■ TASKS ■
A. Please rewrite the Pirates draft passage from "Which leaves the" to "go over slot.", putting "standoff" in place of "game of chicken".
B. Which draft pick did Pittsburgh use on Pedro Alvarez, according to the Pirates draft passage?

■ DOCUMENT PASSAGE ■

Everyone's laughing, schadenfreude being what it is. For almost a decade, Frank Coonelly was the dark emperor tasked by Major League Baseball with imposing signing-bonus limitations on amateur players.

"Now it's his turn to see how wrong he was," said one of the chuckling men, a National League team executive who has been on the other end of terse phone conversations with Coonelly about the importance of adhering to baseball's slotting system. The front-office man and his contemporaries look at the situation developing in Pittsburgh as the signing deadline for draft choices approaches and glean from it some perverse glee. Coonelly is the first-year president of the Pirates, and before 11:59 p.m. ET on Friday, he must answer a question.

What's more important: The sanctity of something he helped build with the sport's best interests in mind, or the success of the team he's trying to rescue from years of mismanagement?

Because Pedro Alvarez, the slugging Vanderbilt third baseman Pittsburgh chose with the No. 2 overall selection in the draft, remains unsigned. His adviser, the inimitable Scott Boras, who cut his teeth during the 1983 draft throwing the amateur bonus structure into flux, believes Alvarez is worth far more than the $4 million-or-so that baseball assigned the pick. Coonelly, the godfather of the slotting system designed to rein in bonuses, told the Pittsburgh Post-Gazette he would not "grossly exceed" slot money and has not taken his foot off the pedal, either.

Which leaves the game of chicken nearing its end, the world of baseball with its eyes trained, temporarily, away from pennant races and on Pittsburgh, and wondering when – or, with Coonelly, whether – principles trump winning.

That Coonelly's first big act as Pirates president intimately involves Boras is rather rich and, with how it has played out, deserving of an Ennio Morricone score. Boras, after all, was the impetus behind so many of the calls to Coonelly by general managers and team owners, asking for permission to go over slot.

Perhaps more than negotiations with Boras, executives dreaded that conversation with Coonelly. He was the game's most powerful under-the-radar figure, a hard-line lawyer who had gone from a white-collar firm to MLB, which sicced him on the issue of escalating bonuses.

Though he rarely talked teams out of paying what they wanted to, he instilled enough fear to make them think twice. Never did Coonelly make threats, said one executive who has dealt with him, but he'd make insinuations that over-slot bonuses would not go over well politically for the individual or organization.

"He was the enforcer," said another executive, an AL front-office man. "And he took that role very seriously."

At issue is a fundamental disagreement on the value of amateur players. Before Boras held out No. 1 overall pick Tim Belcher for the '83 season, there was a tacit understanding that amateur bonuses weren't like professional contracts, subject to the free market. Then Boras orchestrated the Brien Taylor signing, and the price for amateurs spiked.

■ MATERIAL PROVIDED ■
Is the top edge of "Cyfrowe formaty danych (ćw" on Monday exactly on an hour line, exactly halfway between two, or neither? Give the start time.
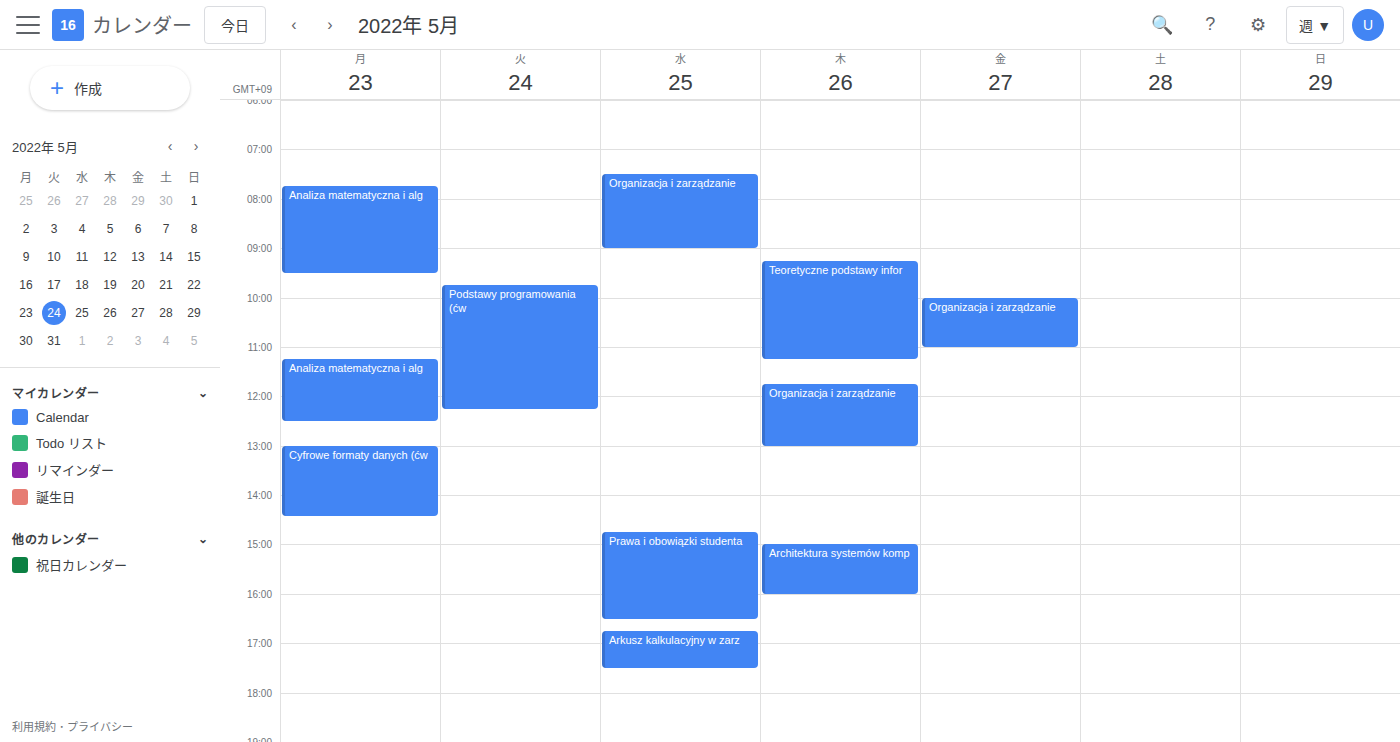
1:00 PM -- exactly on the 1 PM line.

■ SOLUTION SET ■
A.
Which leaves the standoff nearing its end, the world of baseball with its eyes trained, temporarily, away from pennant races and on Pittsburgh, and wondering when – or, with Coonelly, whether – principles trump winning.

That Coonelly's first big act as Pirates president intimately involves Boras is rather rich and, with how it has played out, deserving of an Ennio Morricone score. Boras, after all, was the impetus behind so many of the calls to Coonelly by general managers and team owners, asking for permission to go over slot.

B. The No. 2 overall selection.